Goal of the exercise
Only one span of the listing below is wanted: the lines from the one with "line: (1001, 454) -> (1129, 669), removed" through the one with "line: (599, 917)", reproduced exactly, both ends kept.

|---|

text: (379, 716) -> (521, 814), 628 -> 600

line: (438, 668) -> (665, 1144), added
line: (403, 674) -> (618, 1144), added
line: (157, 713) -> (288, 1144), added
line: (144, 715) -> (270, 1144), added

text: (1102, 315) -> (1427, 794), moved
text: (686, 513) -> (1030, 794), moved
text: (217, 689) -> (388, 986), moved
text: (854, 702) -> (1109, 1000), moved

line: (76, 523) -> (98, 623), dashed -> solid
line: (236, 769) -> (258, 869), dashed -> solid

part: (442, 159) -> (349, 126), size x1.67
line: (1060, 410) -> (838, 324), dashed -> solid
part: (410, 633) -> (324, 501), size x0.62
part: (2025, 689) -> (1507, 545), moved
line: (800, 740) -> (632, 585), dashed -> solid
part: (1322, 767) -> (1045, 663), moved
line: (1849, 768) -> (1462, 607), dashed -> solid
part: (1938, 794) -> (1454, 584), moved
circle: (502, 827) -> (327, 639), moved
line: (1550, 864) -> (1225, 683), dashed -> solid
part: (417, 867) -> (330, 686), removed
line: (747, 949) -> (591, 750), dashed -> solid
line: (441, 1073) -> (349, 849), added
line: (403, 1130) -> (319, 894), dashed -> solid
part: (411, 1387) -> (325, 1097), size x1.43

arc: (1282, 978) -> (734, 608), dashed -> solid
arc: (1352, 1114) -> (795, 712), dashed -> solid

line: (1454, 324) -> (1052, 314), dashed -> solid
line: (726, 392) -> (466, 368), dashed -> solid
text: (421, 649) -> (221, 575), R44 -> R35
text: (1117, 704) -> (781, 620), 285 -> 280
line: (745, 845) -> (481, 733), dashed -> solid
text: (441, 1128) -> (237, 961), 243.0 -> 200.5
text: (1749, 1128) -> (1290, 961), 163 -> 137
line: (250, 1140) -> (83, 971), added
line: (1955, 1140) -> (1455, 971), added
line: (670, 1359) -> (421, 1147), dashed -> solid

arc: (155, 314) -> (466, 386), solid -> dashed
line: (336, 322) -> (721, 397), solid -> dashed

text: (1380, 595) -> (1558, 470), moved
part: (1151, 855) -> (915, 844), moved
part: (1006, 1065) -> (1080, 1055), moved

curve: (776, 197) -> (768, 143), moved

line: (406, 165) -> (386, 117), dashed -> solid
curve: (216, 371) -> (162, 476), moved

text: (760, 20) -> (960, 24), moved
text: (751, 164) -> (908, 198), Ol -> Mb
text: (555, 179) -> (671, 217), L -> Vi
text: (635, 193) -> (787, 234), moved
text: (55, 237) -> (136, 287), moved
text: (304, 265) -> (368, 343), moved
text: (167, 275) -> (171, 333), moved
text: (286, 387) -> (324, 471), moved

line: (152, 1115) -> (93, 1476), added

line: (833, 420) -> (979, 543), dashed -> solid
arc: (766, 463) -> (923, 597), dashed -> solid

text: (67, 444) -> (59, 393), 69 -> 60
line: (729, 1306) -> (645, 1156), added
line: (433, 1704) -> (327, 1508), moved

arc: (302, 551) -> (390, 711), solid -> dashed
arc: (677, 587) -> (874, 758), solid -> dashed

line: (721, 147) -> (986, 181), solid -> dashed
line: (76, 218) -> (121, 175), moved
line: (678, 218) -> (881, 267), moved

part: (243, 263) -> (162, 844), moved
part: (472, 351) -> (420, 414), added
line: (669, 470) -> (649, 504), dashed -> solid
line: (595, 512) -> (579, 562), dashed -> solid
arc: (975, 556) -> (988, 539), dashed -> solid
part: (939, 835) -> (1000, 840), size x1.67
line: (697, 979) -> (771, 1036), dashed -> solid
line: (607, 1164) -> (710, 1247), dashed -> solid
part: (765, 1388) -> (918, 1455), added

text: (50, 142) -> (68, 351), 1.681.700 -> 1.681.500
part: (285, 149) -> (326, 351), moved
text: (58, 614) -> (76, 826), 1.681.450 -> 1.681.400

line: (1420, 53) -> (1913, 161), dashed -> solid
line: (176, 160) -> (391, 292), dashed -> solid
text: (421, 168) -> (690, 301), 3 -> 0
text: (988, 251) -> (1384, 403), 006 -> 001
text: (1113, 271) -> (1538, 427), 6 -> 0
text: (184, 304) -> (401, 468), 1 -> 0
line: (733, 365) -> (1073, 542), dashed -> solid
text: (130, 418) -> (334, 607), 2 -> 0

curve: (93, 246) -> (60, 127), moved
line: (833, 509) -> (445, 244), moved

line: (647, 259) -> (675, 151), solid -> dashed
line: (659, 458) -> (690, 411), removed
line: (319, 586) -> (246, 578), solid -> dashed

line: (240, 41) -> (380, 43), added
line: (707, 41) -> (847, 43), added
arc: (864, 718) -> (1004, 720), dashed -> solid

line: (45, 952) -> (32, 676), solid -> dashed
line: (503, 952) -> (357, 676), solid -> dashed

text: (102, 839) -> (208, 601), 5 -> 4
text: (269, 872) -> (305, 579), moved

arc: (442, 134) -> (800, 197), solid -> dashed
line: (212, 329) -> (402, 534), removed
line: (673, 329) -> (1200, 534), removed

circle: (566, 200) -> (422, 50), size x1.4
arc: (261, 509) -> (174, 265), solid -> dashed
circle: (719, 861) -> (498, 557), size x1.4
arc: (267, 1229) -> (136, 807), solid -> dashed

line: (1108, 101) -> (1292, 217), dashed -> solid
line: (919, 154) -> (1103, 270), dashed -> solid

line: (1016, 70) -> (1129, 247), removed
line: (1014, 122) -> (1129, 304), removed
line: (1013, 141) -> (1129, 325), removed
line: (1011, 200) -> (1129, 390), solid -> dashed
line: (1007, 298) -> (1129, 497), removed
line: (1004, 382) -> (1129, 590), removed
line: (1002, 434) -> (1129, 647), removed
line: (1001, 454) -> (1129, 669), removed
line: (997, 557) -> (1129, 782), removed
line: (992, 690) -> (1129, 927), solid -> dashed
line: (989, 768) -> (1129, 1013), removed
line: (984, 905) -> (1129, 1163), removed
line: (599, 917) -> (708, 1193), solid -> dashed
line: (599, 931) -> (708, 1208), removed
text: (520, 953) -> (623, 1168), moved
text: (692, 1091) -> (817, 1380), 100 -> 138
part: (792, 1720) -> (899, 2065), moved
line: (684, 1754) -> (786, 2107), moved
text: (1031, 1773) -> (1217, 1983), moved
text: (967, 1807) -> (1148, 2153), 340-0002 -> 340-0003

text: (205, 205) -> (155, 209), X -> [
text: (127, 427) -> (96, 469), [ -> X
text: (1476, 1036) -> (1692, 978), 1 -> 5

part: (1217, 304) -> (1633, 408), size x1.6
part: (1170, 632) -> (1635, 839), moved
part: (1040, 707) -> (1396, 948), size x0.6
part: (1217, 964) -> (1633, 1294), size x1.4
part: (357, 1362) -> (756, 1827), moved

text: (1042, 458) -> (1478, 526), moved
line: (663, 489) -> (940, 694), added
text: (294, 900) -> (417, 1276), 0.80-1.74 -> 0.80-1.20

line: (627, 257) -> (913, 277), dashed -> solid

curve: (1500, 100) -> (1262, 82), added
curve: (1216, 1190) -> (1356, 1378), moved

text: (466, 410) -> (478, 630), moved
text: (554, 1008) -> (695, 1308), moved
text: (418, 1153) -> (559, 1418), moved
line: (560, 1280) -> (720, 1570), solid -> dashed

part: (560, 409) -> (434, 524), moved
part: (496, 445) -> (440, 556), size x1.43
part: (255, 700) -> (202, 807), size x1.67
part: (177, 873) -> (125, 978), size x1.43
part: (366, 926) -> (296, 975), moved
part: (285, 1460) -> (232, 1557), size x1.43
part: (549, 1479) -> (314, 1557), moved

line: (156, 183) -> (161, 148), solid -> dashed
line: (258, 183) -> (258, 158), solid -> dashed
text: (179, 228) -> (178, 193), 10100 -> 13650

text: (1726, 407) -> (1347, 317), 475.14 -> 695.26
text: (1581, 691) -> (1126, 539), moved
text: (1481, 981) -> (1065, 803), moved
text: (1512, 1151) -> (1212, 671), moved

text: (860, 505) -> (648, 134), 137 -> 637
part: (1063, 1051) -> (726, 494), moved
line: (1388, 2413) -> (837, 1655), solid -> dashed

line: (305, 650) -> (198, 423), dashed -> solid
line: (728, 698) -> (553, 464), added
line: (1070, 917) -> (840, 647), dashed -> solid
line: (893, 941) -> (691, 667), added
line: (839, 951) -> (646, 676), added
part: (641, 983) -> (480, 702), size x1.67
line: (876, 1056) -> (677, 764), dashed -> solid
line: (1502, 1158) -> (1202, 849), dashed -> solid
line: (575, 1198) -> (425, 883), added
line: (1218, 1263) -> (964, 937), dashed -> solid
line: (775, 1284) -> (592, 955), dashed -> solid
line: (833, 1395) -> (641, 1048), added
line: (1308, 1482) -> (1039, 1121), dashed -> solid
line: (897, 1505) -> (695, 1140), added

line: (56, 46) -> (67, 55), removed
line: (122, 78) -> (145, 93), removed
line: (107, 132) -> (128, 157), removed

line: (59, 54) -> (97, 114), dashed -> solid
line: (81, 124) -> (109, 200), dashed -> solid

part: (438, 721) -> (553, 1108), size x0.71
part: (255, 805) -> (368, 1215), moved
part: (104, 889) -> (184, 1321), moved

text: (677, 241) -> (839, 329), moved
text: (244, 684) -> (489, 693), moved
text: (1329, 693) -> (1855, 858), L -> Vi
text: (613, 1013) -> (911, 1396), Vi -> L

|---|

Answer to this problem
line: (1001, 454) -> (1129, 669), removed
line: (997, 557) -> (1129, 782), removed
line: (992, 690) -> (1129, 927), solid -> dashed
line: (989, 768) -> (1129, 1013), removed
line: (984, 905) -> (1129, 1163), removed
line: (599, 917) -> (708, 1193), solid -> dashed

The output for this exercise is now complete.